Selection
Studio album by Azure Ray
- Released: January 16, 2001
- Studio: WARM Recording Studio, Athens, GA,
- Genre: Dream pop
- Length: 39:30
- Label: Flower Moon Records Warm Electronic
- Producer: Eric Bachmann; Brian Causey;

Azure Ray chronology
|  | Azure Ray (2001) | Burn and Shiver (2002) |

Singles from Azure Ray
- "Sleep" Released: 2002;

= Azure Ray (album) =

Azure Ray is the debut studio album by American duo Azure Ray, consisting of Maria Taylor and Orenda Fink. It was originally released on January 16, 2001 by Warm Electronic Recordings.

Data rows
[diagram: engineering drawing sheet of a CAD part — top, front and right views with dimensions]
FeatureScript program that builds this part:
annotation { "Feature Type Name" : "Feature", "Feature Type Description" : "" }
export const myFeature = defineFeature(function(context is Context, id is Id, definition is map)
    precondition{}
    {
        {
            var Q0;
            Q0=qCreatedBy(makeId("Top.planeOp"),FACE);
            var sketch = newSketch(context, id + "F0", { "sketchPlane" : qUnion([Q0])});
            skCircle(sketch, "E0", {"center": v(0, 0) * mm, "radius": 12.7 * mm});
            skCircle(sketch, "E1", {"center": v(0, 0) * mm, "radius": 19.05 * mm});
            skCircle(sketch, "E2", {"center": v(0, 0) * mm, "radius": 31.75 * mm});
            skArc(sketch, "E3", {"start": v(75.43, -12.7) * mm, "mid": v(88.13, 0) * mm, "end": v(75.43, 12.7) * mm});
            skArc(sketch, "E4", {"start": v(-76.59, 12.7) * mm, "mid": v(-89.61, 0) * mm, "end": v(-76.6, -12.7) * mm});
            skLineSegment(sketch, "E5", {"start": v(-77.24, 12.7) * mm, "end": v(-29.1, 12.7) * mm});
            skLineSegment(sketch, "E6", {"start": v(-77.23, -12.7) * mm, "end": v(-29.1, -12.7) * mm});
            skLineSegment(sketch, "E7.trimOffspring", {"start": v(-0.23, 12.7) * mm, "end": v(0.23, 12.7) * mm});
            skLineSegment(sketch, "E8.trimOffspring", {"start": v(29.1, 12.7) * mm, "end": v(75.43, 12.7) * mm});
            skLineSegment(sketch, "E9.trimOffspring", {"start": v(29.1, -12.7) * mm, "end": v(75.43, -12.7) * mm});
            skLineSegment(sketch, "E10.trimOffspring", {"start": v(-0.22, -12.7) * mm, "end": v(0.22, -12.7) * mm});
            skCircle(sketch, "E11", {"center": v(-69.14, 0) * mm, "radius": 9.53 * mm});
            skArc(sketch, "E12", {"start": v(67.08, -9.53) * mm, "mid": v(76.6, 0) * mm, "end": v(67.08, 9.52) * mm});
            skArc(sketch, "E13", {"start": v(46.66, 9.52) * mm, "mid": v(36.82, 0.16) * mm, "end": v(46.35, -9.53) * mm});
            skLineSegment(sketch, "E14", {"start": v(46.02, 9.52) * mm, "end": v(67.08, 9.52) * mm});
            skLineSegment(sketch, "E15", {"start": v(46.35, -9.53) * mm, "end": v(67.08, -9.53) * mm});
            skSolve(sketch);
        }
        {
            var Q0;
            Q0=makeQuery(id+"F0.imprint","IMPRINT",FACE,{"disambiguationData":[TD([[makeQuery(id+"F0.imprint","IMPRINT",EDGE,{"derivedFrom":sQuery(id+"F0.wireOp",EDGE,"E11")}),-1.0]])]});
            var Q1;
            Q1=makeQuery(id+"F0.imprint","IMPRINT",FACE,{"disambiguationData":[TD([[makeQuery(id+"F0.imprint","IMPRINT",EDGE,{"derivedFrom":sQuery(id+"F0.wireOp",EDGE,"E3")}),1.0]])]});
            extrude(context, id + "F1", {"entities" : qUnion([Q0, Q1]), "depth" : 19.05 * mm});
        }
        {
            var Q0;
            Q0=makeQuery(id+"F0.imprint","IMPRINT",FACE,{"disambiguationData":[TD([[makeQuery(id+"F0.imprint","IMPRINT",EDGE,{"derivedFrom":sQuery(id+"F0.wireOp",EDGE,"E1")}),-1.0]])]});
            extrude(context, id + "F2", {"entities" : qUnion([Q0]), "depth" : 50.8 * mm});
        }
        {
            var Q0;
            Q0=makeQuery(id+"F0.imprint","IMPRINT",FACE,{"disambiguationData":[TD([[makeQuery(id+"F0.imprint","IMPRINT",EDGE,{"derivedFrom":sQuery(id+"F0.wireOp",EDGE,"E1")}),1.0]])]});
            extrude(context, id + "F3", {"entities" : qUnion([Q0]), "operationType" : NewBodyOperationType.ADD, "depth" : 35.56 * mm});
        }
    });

What is needed
According to the album description, which two members make up the duo Azure Ray? Rely solely on the album description to respond.

In response
Maria Taylor and Orenda Fink.